**KUTIPAN TEKS**
_____
Promo

Molen: Yang Ditakuti, Yang Dirindukan

Senin, 19 Mei 2025 05:26 WIB | 1.997 kali
Molen: Yang Ditakuti, Yang Dirindukan

Maulan Aklil, Walikota ke-12 Pangkalpinang saat berbincang di program Ruang Tengah Bangka Pos.


Yang, rindukah kau padaku?

Tak inginkah kau duduk di sampingku?
Kita bercerita tentang laut biru
Di sana harapan dan impian.

[Antara Benci dan Rindu - Ratih Purwasih]

PEMILIHAN Walikota Pangkalpinang jilid II atau Pilkada susulan hitungan bulan akan dimulai lagi. Setelah sempat jeda usai di Pilkada serentak, belum terpilih pemimpin baru.
_____
**CUPLIKAN DATA**

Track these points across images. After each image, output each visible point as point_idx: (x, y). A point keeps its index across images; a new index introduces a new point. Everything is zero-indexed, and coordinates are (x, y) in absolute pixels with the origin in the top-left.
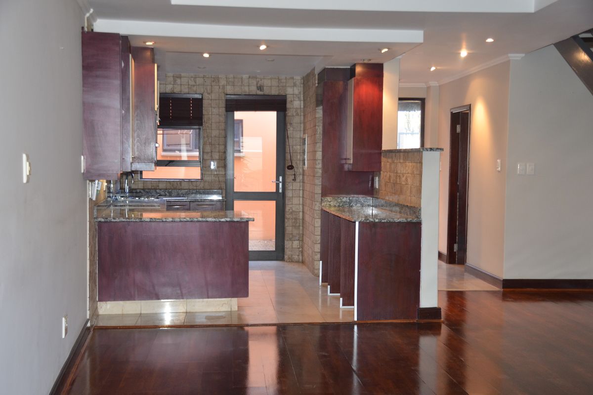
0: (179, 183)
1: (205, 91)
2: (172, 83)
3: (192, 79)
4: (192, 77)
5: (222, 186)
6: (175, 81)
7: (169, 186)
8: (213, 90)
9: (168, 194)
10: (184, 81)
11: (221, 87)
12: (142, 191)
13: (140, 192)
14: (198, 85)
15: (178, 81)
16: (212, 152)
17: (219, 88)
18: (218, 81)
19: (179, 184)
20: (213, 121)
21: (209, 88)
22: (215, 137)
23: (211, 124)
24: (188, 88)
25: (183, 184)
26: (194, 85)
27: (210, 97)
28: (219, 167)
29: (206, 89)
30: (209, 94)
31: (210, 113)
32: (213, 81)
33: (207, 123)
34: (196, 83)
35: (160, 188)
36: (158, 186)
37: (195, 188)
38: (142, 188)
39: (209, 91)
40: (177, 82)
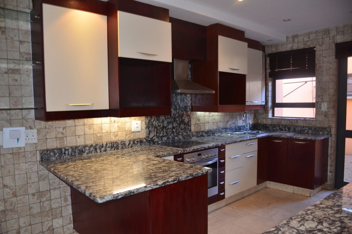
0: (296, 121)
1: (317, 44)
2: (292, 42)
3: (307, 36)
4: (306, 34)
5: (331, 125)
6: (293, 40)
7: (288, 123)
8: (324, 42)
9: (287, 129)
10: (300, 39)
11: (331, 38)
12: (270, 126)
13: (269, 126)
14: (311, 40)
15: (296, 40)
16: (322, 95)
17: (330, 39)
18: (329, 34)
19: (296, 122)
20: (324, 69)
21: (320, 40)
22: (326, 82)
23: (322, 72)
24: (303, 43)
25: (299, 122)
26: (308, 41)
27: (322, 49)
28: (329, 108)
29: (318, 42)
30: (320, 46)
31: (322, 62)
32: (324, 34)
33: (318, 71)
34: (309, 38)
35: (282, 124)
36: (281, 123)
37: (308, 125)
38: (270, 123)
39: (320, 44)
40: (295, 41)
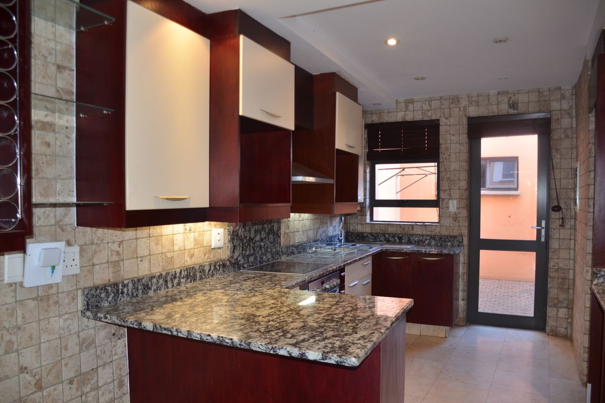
_____
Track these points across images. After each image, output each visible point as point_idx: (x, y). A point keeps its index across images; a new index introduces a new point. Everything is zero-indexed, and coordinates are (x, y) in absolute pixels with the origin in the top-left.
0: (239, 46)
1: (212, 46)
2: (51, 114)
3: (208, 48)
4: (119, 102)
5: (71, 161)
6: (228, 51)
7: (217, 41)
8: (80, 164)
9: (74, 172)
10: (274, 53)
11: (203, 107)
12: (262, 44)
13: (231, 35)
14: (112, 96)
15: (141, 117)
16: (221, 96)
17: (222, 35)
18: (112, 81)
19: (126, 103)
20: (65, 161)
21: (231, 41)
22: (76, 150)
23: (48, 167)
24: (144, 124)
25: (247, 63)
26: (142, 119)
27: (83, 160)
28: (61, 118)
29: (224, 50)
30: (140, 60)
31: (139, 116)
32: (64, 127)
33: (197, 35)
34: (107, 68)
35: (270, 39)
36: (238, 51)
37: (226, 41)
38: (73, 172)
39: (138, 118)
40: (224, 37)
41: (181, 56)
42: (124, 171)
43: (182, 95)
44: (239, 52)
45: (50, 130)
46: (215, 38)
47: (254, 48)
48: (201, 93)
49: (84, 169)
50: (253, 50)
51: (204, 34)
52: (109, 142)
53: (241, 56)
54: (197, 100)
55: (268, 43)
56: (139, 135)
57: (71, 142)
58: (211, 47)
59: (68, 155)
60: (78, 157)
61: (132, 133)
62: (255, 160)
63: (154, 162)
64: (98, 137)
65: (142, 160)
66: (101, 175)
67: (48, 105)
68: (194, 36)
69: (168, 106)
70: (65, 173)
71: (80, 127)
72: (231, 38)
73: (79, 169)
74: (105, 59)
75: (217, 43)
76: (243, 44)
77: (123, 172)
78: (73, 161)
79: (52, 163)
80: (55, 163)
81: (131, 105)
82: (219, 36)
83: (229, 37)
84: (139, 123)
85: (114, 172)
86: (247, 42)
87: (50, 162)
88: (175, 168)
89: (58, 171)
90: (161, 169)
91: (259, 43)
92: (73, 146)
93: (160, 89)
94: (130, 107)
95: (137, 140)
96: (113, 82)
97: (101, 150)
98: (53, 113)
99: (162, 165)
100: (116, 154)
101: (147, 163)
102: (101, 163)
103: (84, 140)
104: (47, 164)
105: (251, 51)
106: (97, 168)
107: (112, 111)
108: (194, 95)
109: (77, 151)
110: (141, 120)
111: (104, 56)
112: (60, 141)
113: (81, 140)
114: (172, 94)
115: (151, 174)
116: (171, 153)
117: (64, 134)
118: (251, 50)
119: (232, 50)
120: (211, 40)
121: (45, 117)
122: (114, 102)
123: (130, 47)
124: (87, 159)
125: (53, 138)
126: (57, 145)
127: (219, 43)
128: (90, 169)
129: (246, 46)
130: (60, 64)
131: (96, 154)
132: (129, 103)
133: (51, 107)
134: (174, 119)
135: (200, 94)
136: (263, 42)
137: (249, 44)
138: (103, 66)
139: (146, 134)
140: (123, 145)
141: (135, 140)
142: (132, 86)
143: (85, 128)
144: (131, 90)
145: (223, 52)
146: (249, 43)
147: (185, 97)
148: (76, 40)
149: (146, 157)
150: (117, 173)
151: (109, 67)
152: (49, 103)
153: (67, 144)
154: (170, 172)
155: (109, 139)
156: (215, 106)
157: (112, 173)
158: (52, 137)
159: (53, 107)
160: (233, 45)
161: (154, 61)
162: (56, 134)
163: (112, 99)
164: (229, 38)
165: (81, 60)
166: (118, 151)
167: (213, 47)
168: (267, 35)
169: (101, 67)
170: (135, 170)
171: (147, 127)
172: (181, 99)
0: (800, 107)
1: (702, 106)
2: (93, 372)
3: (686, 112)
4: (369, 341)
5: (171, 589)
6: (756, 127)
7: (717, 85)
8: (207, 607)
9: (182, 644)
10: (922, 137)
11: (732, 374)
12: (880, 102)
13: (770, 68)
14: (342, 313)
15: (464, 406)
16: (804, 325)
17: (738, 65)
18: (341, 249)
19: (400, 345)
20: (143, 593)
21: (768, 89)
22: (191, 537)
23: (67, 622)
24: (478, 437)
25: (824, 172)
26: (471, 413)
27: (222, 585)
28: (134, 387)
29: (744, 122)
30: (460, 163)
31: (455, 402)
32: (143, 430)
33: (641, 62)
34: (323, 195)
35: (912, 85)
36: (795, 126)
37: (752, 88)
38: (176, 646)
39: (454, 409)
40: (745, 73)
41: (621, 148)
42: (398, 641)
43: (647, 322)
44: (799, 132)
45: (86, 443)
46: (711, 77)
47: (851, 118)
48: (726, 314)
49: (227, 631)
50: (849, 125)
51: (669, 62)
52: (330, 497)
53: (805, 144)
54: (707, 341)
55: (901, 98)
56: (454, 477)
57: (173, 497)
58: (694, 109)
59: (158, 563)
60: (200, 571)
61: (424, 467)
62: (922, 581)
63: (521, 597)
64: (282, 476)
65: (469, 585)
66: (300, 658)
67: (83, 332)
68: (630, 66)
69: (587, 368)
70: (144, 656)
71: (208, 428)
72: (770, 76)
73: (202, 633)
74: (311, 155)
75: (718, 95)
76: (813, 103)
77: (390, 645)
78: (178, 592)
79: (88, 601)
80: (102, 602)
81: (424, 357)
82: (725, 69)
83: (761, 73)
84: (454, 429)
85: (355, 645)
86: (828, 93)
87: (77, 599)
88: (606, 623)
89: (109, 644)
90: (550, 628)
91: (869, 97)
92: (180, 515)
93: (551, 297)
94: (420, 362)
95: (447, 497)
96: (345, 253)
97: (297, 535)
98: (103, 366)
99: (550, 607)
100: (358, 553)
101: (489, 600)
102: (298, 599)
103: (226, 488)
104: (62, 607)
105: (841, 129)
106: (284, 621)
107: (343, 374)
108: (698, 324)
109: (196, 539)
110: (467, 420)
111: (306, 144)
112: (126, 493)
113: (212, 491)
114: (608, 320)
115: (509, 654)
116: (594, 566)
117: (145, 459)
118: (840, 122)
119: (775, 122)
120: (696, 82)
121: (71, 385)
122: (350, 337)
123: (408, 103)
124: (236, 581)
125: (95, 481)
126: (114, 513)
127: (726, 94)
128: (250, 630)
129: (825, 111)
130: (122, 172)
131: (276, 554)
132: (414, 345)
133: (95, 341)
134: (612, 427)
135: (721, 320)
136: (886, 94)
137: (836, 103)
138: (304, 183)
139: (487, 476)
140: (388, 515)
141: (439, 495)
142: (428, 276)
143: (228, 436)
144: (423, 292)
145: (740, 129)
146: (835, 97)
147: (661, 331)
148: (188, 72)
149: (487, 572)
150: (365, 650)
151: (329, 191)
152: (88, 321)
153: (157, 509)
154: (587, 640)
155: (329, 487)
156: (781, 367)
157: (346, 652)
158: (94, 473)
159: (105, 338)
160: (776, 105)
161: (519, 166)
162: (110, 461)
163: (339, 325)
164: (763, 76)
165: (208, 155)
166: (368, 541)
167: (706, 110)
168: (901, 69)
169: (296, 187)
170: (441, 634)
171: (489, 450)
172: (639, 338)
_____
**PETUNJUK PENGERJAAN**
(a) Jawablah pertanyaan berikut dari kutipan tentang Molen. Tulis tiap jawaban pada barisnya sendiri dengan tanda yang sama.
(i) Kapan tulisan ini ditayangkan?
(ii) Dalam program apa Maulan Aklil sedang berbincang menurut keterangan fotonya?
(iii) Apa judul lagu yang liriknya dikutip?
(b) Teruskan kutipan tentang Molen setelah kalimat terakhirnya.

**JAWABAN TIAP BUTIR**
(a)
(i) Senin, 19 Mei 2025 pukul 05:26 WIB
(ii) Program Ruang Tengah Bangka Pos
(iii) Antara Benci dan Rindu

(b)
Di antara itu, masyarakat di Pangkalpinang, masyarakat ibukota, sama dengan masyarakat lainnya, beranggapan bahwa: Politik di Indonesia seringkali dipandang sebagai dunia yang penuh dengan ketidakadilan, intrik, dan saling sikut.

Ketidakpuasan masyarakat terhadap para pelaku politik inilah yang kemudian memperkuat persepsi bahwa politik adalah sesuatu yang tidak bisa dipercaya sekaligus berbahaya.

Namun, jika kita mengulik sejarah dan esensi politik itu sendiri, sesungguhnya politik adalah seni mengelola kekuasaan untuk mencapai kebaikan bersama.

Dalam kerangka ini, politik tidak hanya sekadar alat untuk meraih kekuasaan, melainkan juga sarana untuk mewujudkan keadilan sosial, kesejahteraan rakyat, dan penegakan hukum yang adil. Politik, jika dijalankan dengan benar, dapat menjadi jalan untuk membangun bangsa yang bermartabat dan beradab.

Pertanyaannya: sudah benarkah perpolitikan di Pangkalpinang?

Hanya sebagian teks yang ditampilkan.